§ **Exercise directions**
Your task is to find every line of the data that holds the string "非農林漁業" and copy it.

§ **Available records**
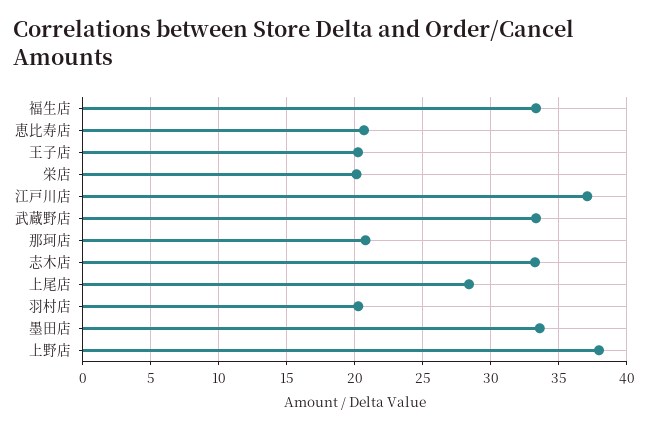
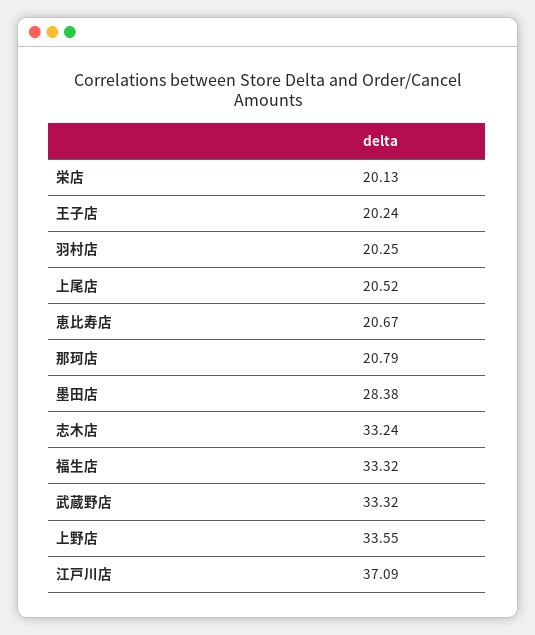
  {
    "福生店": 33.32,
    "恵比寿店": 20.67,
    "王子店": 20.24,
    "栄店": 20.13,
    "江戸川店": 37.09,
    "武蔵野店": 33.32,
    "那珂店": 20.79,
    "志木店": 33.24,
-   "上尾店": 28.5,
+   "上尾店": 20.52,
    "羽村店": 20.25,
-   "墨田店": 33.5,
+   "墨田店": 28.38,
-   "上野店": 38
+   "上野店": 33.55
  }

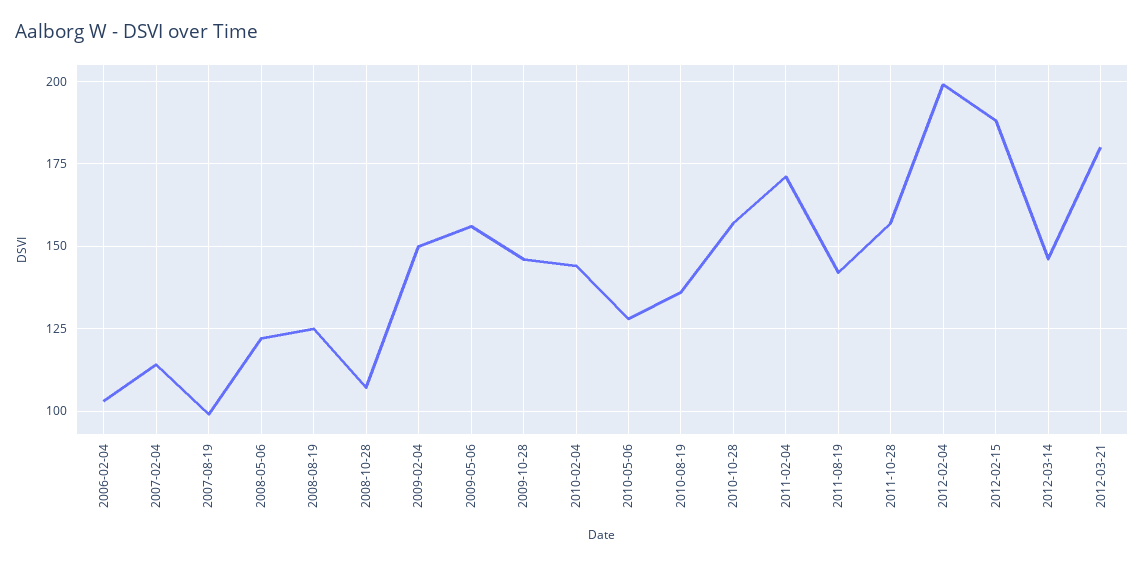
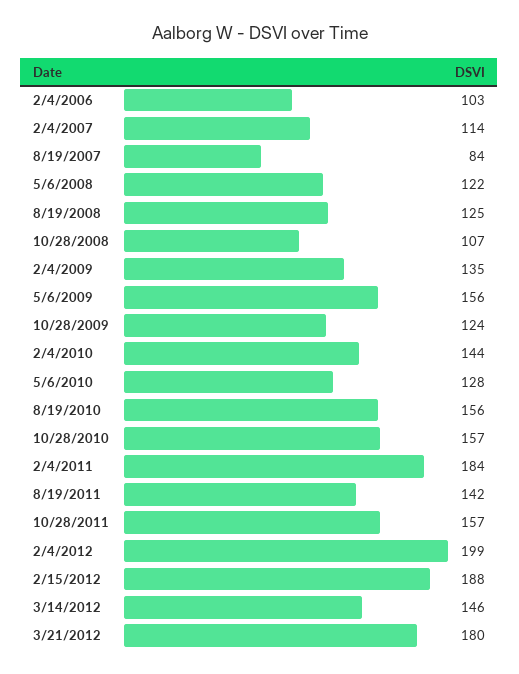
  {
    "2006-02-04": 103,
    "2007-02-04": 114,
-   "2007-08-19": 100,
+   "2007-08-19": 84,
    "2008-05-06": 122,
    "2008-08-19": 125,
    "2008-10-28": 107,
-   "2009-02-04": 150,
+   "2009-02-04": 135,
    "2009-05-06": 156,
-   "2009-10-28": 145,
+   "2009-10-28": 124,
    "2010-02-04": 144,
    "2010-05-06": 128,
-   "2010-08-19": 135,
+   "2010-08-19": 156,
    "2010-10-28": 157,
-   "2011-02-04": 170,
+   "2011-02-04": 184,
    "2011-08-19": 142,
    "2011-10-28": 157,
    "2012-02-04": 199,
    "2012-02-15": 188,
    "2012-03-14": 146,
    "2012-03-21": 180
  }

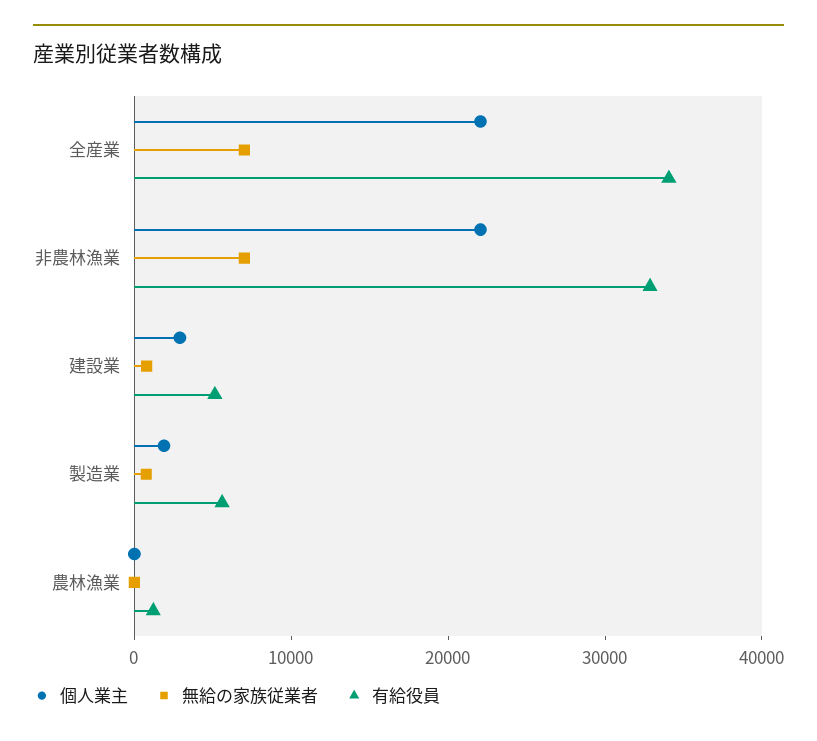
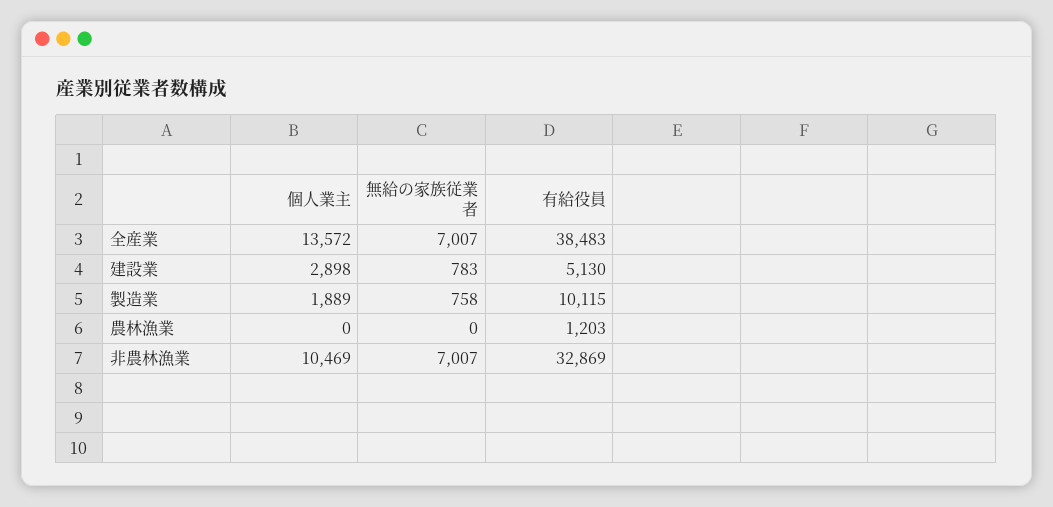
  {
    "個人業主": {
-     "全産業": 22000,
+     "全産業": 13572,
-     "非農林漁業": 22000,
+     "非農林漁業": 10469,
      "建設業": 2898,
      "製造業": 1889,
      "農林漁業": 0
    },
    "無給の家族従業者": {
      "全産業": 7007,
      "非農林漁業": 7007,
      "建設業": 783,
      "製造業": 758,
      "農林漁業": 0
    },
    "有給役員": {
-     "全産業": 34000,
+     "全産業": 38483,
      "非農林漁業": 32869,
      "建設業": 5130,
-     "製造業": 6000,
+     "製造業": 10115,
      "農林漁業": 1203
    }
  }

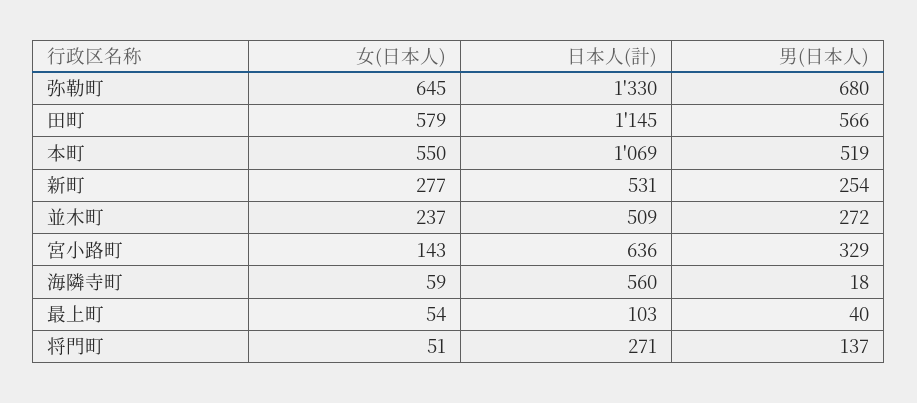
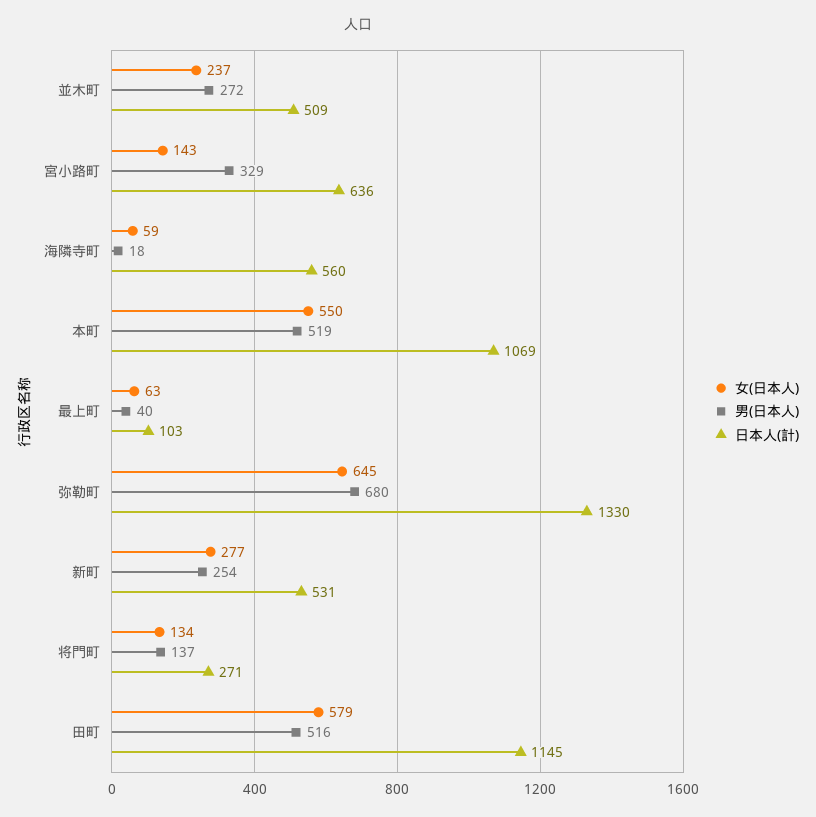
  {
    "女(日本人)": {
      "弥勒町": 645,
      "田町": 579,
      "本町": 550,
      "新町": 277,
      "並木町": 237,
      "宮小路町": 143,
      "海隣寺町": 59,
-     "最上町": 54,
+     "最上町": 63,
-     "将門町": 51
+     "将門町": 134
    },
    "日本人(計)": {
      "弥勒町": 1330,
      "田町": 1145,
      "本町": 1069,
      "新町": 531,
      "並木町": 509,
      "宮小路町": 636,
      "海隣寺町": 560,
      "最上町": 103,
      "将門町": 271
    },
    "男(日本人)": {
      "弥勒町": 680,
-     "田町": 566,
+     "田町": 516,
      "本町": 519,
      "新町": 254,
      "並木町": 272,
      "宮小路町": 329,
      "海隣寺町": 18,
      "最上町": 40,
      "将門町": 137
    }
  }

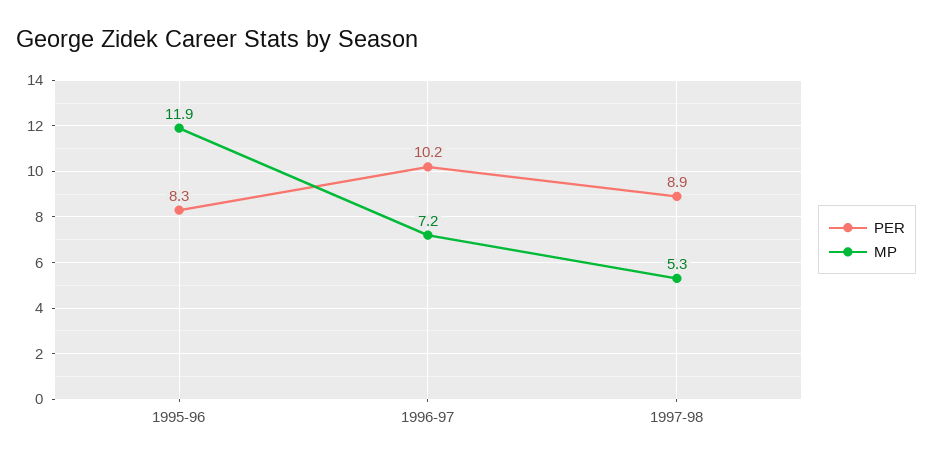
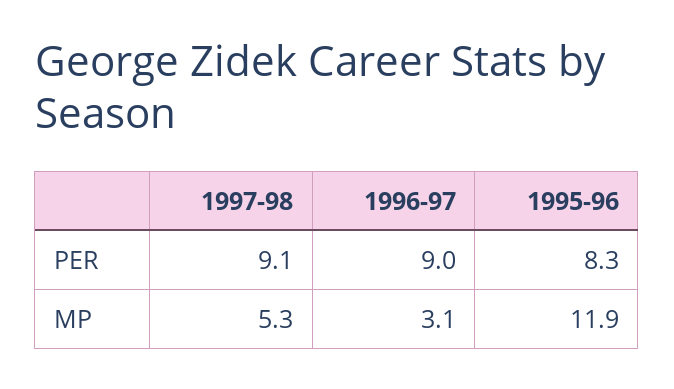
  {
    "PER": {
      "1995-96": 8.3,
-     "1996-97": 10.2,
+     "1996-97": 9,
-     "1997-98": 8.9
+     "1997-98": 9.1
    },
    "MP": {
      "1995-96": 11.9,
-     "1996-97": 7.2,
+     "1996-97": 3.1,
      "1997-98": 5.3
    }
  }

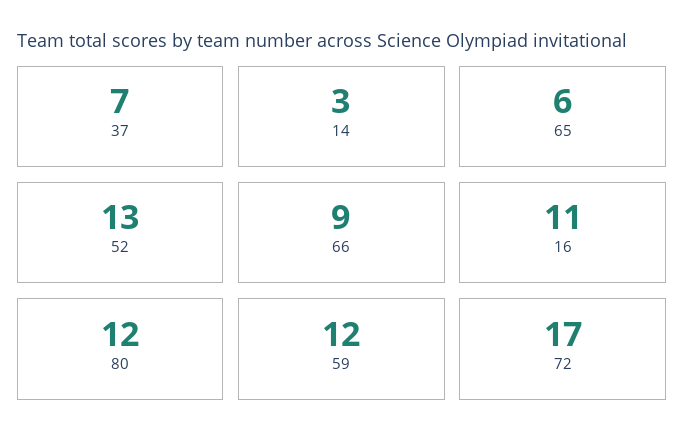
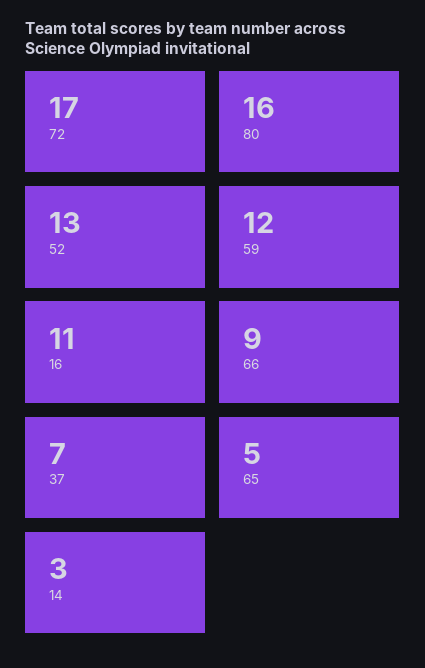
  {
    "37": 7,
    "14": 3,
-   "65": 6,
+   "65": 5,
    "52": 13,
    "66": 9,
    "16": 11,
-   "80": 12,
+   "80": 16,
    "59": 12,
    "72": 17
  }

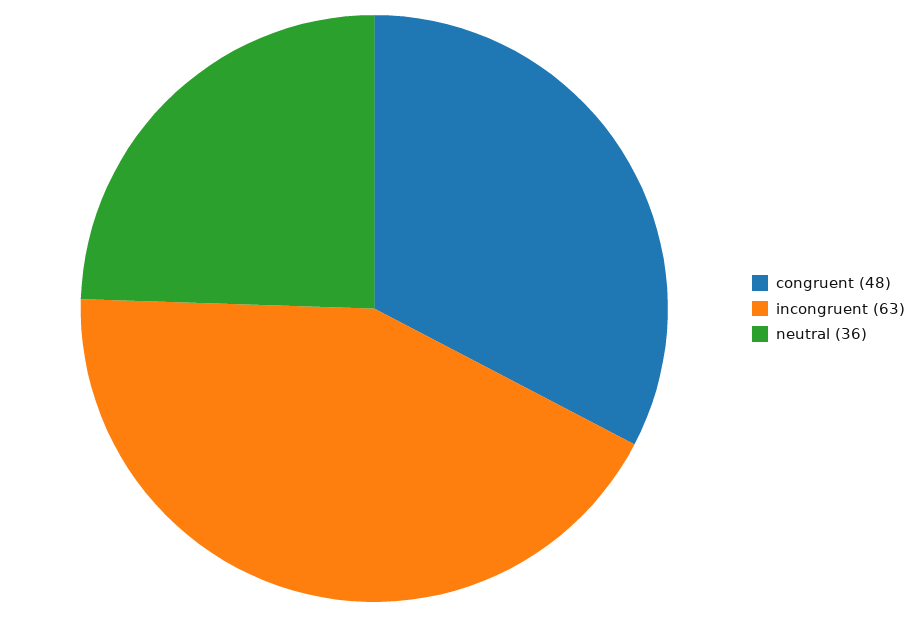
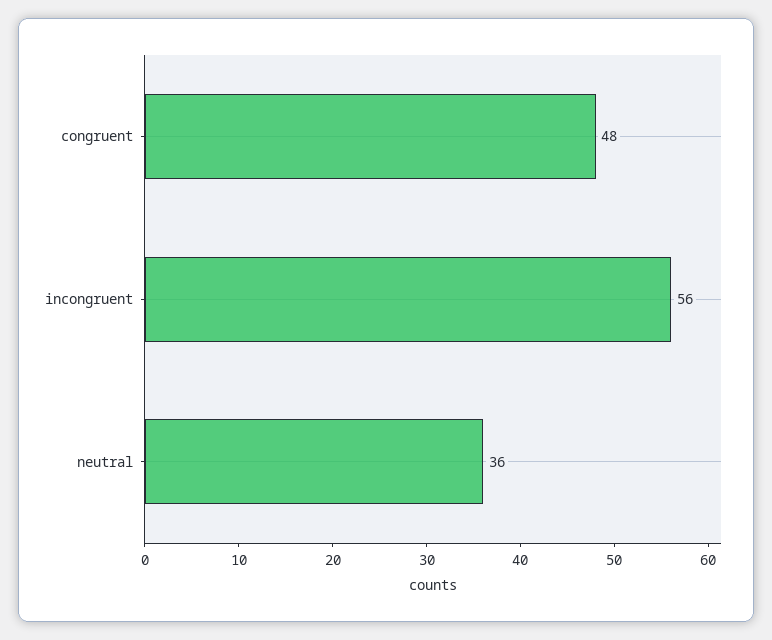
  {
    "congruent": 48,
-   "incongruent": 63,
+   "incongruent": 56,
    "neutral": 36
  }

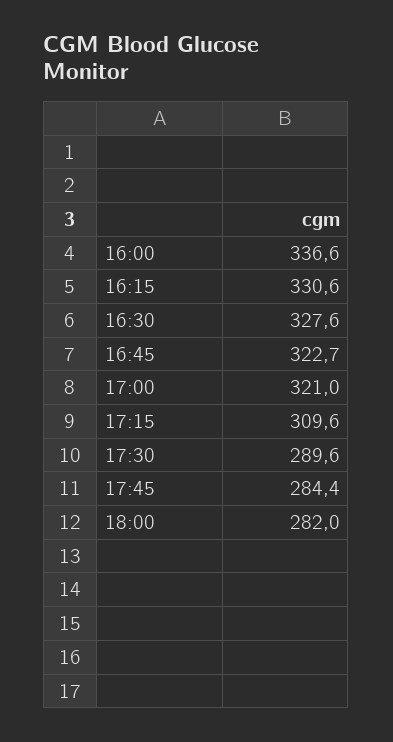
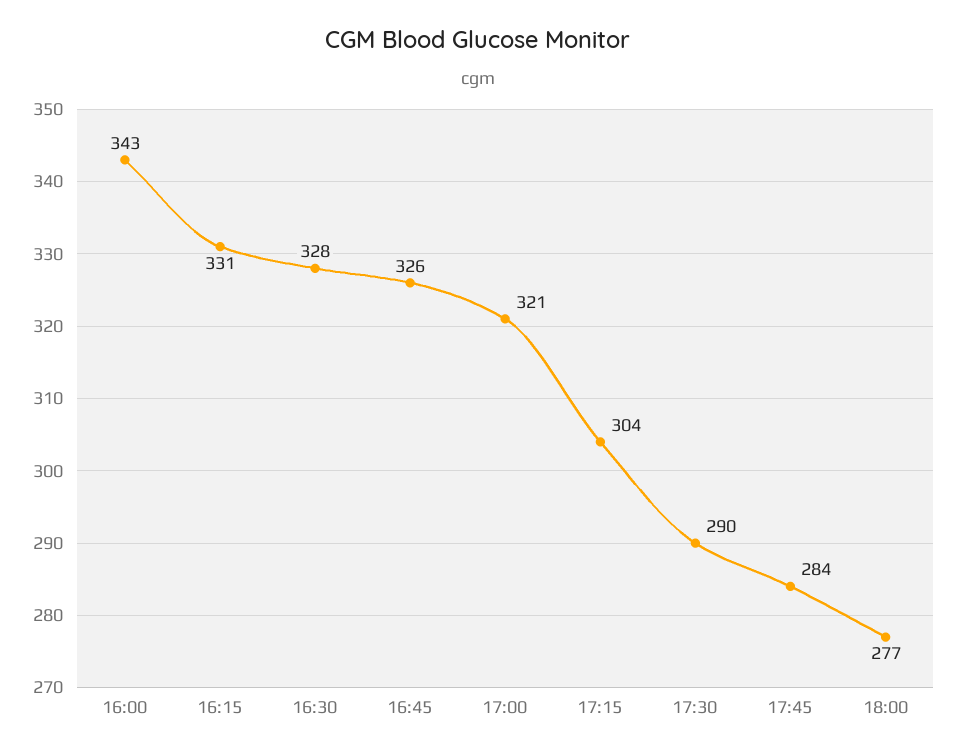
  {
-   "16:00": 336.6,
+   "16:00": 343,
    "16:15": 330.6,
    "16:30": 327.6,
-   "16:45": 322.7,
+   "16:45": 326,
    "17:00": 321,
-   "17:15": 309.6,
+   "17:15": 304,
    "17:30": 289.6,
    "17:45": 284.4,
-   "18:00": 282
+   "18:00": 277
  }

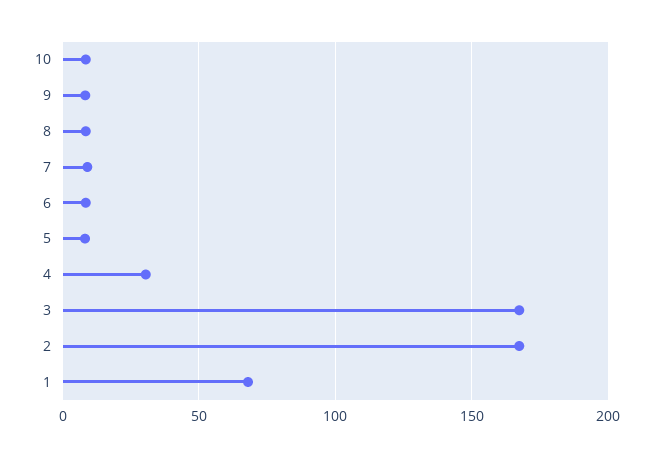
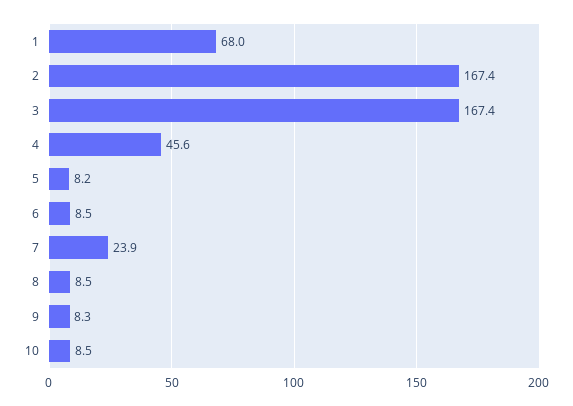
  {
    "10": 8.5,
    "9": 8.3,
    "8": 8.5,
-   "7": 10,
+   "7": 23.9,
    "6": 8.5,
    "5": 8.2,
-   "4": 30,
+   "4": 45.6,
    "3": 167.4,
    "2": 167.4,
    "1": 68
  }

§ **Solved exercise**
-     "非農林漁業": 22000,
+     "非農林漁業": 10469,
      "非農林漁業": 7007,
      "非農林漁業": 32869,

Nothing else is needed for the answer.